I will agree that the writing is not stolen when you give every line of code produced by you or that you will produce in the future or any code produced by any company you have ever been part of or invested in to me for free to use as I wish.
Until then if you want to read an authors work then you need to pay their (usually very small) fee.
If someone pirates my code that's not stealing, that's copyright infringement.
I would love to live in a society that would recognize the post-scarcity nature of many goods nowadays and de-commodifies them, including computer programs, basic food, and in certain cases housing.
There will be no more "scarcity" when the "value" of the time required to produce these works reaches "zero." Until then, there will be plenty of scarcity.
By the way, I think we would all need "immortality" in order to reach that point.
Well, no. That is not what scarcity means. If we had an economy where you could replicate cars, food, houses, spaceships and so on for free, that would be post-scarcity, even though it takes some work for it to be engineered at the beginning.
Bits on a computer that can be reproduced forever are not scarce.
Ideas have a marginal cost of zero. Therefore, it doesn't make sense to monetize them on a per-unit basis. In that sense, copies of ideas are not scarce.
A car is not just an object, a car is also an idea. It's a design, the engineering of its parts, the implementation of its constructions, the code needed to make it work, and so on. And yet if we could replicate it for free, achieving a marginal labour cost of zero, then it would not be scarce anymore.
The implication of what you're saying is silly. Yes, making a marginal copy of the latest Star Wars film is nearly zero. However, the first instance cost $275,000,000 to create. We split the cost across each unit because if we didn't, the movie wouldn't exist, because nobody would buy the first unit.
You are getting too caught up on the fact that some things have low marginal costs to produce that you're entirely neglecting that overhead costs are a thing that also exist.
Even for something like Linux, there are gigantic overhead costs. The vast majority of Linux commits are made by people sitting at their paid job. Those lines of code are not free, they are financed by the companies who are willing to pay Intel/IBM/RedHat etc for their products and services.
Me too. I would love to be able to make anything I write free while having all my material needs seen to and only writing for the love of it/prestige.
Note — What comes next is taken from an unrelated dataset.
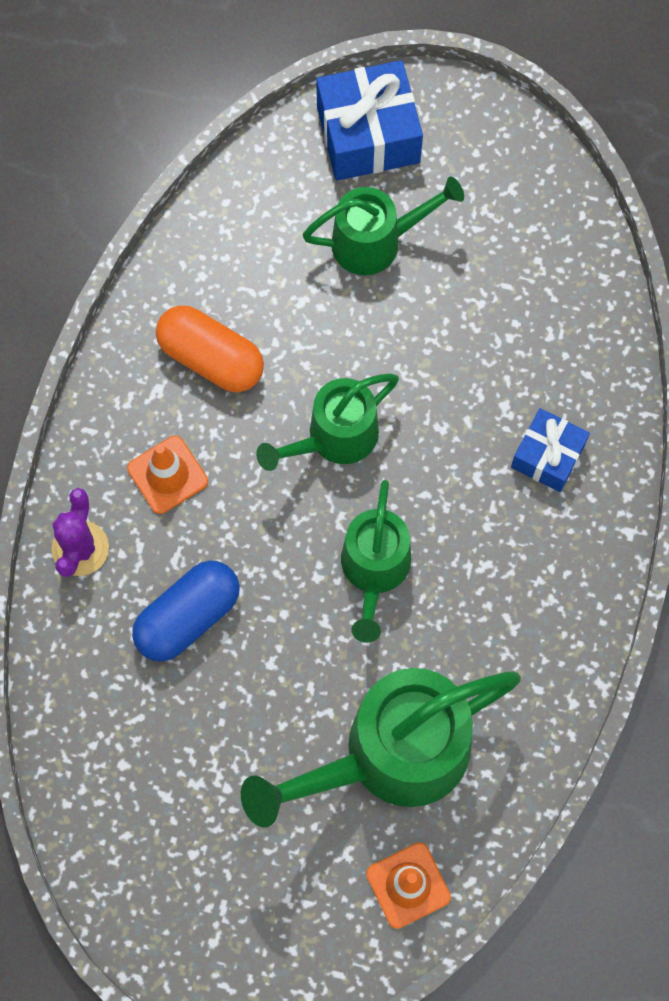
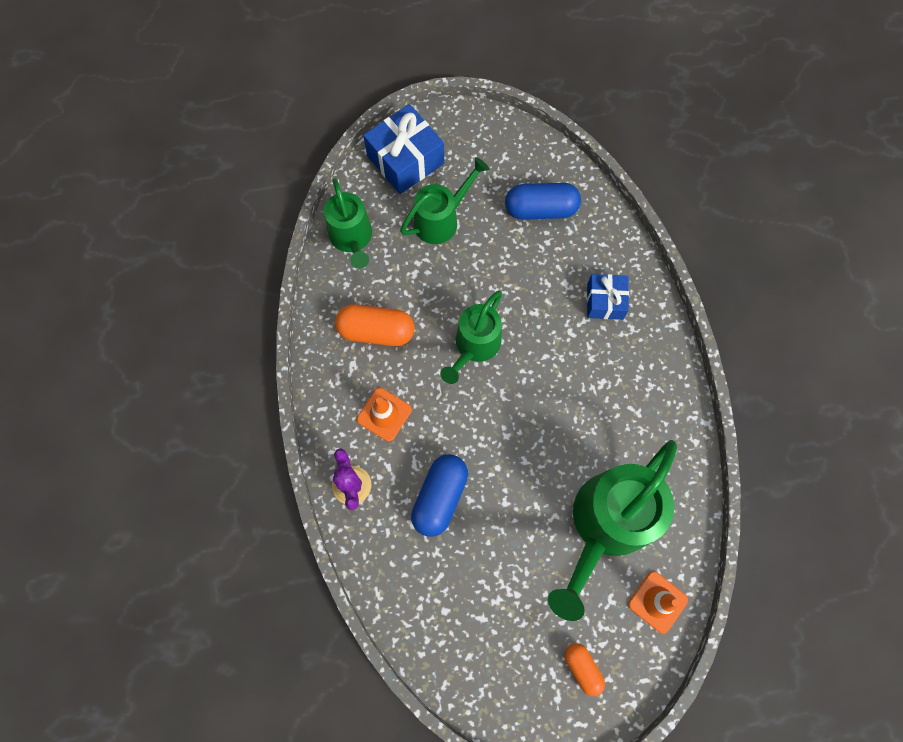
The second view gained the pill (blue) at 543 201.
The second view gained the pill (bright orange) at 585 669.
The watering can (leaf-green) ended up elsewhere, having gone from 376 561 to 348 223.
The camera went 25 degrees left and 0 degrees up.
But we don't live in that society.
I guess we could argue about semantics but depriving me of my ability to legitimately profit from my work while the IA wrapped itself in a flag of doing good seems like at the very least a very low form of behaviour, as well as illegal.
And I doubt many people would describe us any word other than theft.
Sure, but as it's going to only way for this to happen, and it certainly is possible, is if people start acting against large actors that have a vested interested against this in ways that make de-commodification necessary for the existence of the industry.
It is theft in the same way that someone squatting unused land in the north of Canada and being granted ownership is theft. The fact that we live in a system where this might cause loss of income for someone is neither necessary nor the moral responsibility of the Internet Archive, SciHub or Library Genesis.
Until then if you want to read an authors work then you need to pay their (usually very small) fee.